Someone needs to tell that to the boys who served on those aircraft
carriers in the South Pacific during World War II. Those Japanese
kamikazes and kaitens were just as dedicated to their Emperor as Islamic
fundamentalists are to Allah.

We could not stop those crazed Japanese willing to sacrifice their lives
in the name of their cause and neither can we stop the dedicated Islamic
radicals bent on attacking our homeland.

The difference today is there’s no Harry Truman at the helm.

That simple farmer from Missouri knew the head of the octopus had to be
crushed in order to stop the carnage being inflicted in the central and
south pacific theaters of war.

So he did --- very quickly and effectively.

And this begs the question.

How long are American leaders going to allow terrorist oriented nation-
states to finance and use asymmetric warfare --- through their proxy
organizations such as al-Qaeda --- against the United States and continue
to divert attention from the more important strategic issues at hand,
such as the growing Chinese threat?

Some say it is a diversionary ploy designed to shift the public’s
attention away from other pressing issues such the environment, trade
concerns, job losses, and income stagnation.
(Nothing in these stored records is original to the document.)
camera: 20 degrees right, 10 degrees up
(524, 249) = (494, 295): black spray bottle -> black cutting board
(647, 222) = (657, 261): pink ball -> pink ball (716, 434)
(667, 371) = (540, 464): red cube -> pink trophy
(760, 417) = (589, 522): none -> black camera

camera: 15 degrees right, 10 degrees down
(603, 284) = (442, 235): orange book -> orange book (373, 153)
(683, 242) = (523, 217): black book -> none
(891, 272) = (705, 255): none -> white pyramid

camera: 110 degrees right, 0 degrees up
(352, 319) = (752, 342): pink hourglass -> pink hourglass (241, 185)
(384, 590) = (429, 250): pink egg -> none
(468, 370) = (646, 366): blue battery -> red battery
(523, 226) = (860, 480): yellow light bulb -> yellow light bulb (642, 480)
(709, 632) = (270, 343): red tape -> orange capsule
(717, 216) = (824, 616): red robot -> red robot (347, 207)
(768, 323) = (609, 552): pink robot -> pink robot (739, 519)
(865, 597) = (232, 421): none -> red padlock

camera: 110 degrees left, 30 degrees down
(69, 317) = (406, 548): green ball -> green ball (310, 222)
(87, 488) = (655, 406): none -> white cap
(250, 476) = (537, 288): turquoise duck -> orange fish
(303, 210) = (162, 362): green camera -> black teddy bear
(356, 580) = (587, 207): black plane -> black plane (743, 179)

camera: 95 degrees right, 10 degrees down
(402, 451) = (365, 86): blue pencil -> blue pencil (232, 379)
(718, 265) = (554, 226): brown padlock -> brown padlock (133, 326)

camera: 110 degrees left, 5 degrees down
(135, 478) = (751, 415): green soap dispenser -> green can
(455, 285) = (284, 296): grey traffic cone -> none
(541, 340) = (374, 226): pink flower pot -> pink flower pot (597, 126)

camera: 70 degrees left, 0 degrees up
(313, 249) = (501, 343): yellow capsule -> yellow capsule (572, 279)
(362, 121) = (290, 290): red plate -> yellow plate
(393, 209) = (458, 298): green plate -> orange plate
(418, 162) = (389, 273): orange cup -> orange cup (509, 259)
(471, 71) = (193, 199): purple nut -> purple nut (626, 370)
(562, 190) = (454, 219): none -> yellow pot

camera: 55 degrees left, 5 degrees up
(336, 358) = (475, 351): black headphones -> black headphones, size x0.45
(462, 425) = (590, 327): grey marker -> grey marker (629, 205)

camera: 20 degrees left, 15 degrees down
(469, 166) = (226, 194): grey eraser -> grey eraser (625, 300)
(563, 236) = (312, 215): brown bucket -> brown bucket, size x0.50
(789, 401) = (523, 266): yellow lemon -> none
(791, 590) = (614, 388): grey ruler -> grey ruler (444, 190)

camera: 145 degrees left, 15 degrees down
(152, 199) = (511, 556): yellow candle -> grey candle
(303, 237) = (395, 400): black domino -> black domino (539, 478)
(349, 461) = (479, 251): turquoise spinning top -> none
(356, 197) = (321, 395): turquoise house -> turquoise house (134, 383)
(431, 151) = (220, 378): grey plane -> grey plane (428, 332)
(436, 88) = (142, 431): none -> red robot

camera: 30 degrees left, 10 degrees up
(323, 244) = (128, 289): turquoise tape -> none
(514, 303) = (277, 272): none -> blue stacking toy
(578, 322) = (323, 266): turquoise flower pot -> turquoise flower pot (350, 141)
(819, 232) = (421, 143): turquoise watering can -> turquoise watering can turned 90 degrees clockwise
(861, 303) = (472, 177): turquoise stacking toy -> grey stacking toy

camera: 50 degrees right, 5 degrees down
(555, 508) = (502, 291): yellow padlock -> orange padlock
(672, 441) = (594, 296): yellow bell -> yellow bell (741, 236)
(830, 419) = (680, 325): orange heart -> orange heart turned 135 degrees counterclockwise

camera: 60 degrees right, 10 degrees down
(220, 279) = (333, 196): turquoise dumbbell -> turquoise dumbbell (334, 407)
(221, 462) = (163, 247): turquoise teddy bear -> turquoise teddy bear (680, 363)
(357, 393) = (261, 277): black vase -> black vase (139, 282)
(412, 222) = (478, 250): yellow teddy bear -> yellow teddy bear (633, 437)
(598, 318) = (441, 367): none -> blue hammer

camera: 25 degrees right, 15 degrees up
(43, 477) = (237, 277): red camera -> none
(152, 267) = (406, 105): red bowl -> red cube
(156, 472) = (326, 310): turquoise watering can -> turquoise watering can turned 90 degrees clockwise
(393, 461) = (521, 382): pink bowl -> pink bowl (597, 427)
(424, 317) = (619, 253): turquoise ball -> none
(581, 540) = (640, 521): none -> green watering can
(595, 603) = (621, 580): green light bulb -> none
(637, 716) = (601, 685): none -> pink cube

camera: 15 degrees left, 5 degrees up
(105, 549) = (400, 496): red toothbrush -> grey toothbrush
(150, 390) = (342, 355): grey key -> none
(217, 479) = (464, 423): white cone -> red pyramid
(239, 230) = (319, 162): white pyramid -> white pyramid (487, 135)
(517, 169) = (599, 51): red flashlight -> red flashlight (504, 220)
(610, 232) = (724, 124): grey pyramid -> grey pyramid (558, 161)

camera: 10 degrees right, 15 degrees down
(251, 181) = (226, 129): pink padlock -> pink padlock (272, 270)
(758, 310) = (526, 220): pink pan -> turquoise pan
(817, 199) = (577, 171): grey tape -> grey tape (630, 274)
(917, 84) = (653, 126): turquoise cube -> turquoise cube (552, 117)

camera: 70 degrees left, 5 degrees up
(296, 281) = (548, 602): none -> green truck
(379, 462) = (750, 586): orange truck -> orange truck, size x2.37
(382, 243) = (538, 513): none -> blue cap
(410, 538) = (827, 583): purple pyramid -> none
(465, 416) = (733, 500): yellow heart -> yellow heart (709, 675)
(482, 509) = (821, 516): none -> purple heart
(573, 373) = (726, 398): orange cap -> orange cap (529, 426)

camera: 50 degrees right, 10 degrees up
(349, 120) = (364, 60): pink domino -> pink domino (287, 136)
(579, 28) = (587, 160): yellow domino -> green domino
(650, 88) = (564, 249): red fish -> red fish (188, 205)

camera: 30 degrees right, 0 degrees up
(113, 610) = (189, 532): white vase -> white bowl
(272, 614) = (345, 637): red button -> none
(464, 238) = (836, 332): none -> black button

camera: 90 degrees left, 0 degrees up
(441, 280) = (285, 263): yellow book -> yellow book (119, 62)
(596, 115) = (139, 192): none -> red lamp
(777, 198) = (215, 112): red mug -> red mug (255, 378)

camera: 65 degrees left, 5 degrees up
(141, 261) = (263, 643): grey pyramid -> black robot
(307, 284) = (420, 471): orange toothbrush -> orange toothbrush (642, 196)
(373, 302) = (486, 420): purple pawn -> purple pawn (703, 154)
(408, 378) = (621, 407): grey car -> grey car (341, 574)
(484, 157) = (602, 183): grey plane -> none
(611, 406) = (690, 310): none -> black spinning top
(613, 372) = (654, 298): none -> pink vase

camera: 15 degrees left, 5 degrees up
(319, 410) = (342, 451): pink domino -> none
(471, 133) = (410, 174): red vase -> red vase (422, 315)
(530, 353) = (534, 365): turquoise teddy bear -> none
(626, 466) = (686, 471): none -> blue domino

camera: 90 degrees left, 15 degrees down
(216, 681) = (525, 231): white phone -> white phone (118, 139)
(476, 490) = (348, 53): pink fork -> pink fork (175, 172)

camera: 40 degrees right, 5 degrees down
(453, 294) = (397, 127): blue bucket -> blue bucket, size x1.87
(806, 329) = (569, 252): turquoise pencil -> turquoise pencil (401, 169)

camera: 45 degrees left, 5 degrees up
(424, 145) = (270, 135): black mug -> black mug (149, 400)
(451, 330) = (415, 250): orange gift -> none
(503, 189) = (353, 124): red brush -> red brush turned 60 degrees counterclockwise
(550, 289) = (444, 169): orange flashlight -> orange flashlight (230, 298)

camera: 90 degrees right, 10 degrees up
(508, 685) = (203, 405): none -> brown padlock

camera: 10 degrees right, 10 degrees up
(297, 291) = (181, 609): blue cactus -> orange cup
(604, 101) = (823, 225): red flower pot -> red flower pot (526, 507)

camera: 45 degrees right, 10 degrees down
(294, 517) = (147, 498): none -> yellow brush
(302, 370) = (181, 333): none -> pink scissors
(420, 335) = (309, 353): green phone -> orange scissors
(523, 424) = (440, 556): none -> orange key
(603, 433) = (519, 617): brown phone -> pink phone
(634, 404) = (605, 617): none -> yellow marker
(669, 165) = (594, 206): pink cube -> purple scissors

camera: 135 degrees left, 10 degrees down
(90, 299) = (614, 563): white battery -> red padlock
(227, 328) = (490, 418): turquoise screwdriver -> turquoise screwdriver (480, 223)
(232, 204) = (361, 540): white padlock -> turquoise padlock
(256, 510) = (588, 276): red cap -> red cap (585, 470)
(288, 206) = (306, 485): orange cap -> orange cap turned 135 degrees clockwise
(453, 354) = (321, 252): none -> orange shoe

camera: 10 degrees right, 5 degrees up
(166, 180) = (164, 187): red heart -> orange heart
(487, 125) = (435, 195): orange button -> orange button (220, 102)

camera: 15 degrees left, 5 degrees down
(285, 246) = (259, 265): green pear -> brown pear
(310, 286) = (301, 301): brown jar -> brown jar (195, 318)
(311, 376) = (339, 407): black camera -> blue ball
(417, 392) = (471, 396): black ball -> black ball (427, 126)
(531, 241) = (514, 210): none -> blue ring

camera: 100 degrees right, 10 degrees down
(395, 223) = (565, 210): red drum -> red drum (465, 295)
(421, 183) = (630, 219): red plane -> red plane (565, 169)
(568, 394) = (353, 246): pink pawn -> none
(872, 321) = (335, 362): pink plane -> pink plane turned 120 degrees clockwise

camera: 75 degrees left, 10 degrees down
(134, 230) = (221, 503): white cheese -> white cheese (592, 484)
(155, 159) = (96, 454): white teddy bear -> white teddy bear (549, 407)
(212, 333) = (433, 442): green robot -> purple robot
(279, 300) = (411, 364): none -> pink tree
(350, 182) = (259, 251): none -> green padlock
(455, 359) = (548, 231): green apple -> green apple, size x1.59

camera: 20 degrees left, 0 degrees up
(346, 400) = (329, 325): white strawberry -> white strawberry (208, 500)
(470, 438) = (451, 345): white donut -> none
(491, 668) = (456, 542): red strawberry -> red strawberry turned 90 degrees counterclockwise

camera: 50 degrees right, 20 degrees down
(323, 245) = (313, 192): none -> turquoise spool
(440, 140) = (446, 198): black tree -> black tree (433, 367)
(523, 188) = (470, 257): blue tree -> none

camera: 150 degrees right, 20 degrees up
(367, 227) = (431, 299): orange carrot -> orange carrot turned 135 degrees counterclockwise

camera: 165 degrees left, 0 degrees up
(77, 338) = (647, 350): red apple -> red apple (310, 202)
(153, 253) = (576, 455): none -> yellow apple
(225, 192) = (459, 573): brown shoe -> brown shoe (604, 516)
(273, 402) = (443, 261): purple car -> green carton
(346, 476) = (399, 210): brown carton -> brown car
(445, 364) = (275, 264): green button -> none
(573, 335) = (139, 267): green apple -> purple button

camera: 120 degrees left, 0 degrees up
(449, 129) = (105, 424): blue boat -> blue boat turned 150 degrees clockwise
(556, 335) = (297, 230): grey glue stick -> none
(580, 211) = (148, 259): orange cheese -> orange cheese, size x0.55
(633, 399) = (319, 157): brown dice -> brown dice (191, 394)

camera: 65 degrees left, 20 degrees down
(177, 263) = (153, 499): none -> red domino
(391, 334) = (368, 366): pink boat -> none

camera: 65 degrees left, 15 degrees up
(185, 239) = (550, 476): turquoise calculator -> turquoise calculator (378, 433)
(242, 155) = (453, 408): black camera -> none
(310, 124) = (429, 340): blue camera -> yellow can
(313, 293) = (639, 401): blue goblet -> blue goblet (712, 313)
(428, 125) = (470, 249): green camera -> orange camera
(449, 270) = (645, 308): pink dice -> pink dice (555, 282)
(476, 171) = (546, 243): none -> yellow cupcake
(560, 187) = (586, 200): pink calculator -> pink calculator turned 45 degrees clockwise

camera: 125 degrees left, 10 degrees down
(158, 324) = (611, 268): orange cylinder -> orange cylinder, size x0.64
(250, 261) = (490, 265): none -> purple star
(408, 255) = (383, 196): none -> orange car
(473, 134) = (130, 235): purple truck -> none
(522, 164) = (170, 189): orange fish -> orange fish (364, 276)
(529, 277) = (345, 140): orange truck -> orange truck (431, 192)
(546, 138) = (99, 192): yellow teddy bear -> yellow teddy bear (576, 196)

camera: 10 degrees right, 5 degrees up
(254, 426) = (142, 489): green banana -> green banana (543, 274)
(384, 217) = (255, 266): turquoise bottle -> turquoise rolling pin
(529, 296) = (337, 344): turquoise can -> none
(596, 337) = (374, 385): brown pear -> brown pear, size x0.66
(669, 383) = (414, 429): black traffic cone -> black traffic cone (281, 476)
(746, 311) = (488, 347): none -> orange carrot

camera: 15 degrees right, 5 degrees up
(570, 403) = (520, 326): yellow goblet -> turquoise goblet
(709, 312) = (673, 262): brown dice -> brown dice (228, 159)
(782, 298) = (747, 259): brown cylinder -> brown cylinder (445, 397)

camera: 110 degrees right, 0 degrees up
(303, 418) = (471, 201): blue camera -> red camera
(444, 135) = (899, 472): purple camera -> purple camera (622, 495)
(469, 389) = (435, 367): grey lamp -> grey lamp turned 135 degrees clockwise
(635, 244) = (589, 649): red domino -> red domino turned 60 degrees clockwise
The Bush Administration wants us to believe the war on terror is a multi-
decade long struggle requiring a dangerous redeployment of American
defense resources away from cold war postures.

U.S. leadership has an intimate understanding of asymmetric warfare.
If it does not interdict the use of this lethal form of tactical warfare
against America’s vital interest immediately, using whatever means
necessary at its disposal --- however ugly --- it will eventually have a
very negative effect on both the economic and military institutions of
the nation and a profound impact on its political stability as well.

And maybe that’s what our enemies want after all.   And then the octopuses
of the world will eat that apple pie for desert.